Sunday, February 22, 2009

We find ourselves reminded several times in the letters of St Paul (Rm 10:12; Gal 3:28; Col 3:11) that there is no longer Jew or Greek; in other words, the racial distinctions made by the Jewish law no longer have a place in Christianity.

At one level, this could be interpreted as referring only to the Church: it is clear that there were disagreements in the Church of the first century about whether non-Jews who became Christians should be obliged to observe the whole Jewish law – in other words, whether, in order to become a Christian you had first to become a Jew – and it is equally clear that St Paul believes this is not the case: Christ’s sacrifice has fulfilled the old law, doing away with the distinction between Jews and Greeks and uniting all who follow him in his body, the Church. Although we no longer have the same particular question to deal with, St Paul’s teaching reminds us of the truly universal nature of the Church, where people of all nations are called to share together as equals in the heavenly banquet.

At the same time, by noting that in Christ there is neither Jew nor Greek, St Paul is also perhaps reminding us that we are first of all ‘fellow citizens with the saints and members of the household of God’ (Eph 2:19): whatever national culture we might hold as our own through birth, that Christian culture which encompasses and sanctifies all human cultures and which has become ours through baptism is that to which we most fundamentally belong.

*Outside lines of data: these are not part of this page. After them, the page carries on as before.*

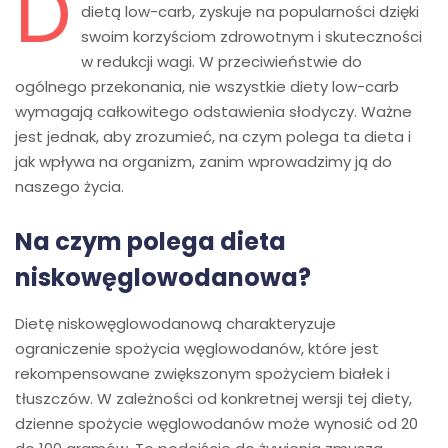
D
dietą low-carb, zyskuje na popularności dzięki
swoim korzyściom zdrowotnym i skuteczności
w redukcji wagi. W przeciwieństwie do
ogólnego przekonania, nie wszystkie diety low-carb
wymagają całkowitego odstawienia słodyczy. Ważne
jest jednak, aby zrozumieć, na czym polega ta dieta i
jak wpływa na organizm, zanim wprowadzimy ją do
naszego życia.
Na czym polega dieta
niskowęglowodanowa?
Dietę niskowęglowodanową charakteryzuje
ograniczenie spożycia węglowodanów, które jest
rekompensowane zwiększonym spożyciem białek i
tłuszczów. W zależności od konkretnej wersji tej diety,
dzienne spożycie węglowodanów może wynosić od 20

Indeed, looking more closely at these texts from the Pauline epistles, it becomes clear that St Paul is not talking only about the Church: Christ’s sacrifice has changed the whole world. In the renewal of creation which Christ’s death and resurrection effected, there is no longer a privileged path to God for those of a certain race: all are called to share God’s love in Christ. As for the Church, so for the world: on the one hand, it is clear that people of all cultures are called to live together in unity, and to avoid putting up artificial barriers.

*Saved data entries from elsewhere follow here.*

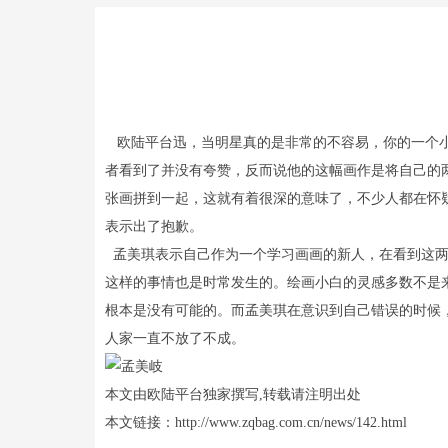
欧陆平台迅，当明星真的是非常的不容易，你的一个小
者看到了并没有夸赞，反而说他的这幅画作是将自己的
张画拼到一起，这就有着很深的意味了，不少人都在怀
表示出了抱歉。
孟美琪表示自己作为一个学习画画的新人，在看到这两
这样的事情也是时常发生的。绘画小白的灵感多数不是
根本是没有可能的。而孟美琪在意识到自己错误的时候
人家一直不放了不成。
本文由欧陆平台独家撰写,转载请注明出处
本文链接：http://www.zqbag.com.cn/news/142.html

On the other hand, the unity to which we are called is precisely unity in Christ, and we must not be afraid to challenge an ideology of multiculturalism which treats religion simply as part of a broader culture: this would imply that in a multicultural society, just as its various constitutive cultures are considered equally valid, so should the various religious beliefs found there be treated. Instead we must insist on the teaching of St Paul that the Gospel of redemption Christ offers is for people of all cultures, for in his new creation ‘there is no longer Greek and Jew, circumcised and uncircumcised, barbarian, Scythian, slave and free; but Christ is all and in all’ (Col 3: 11).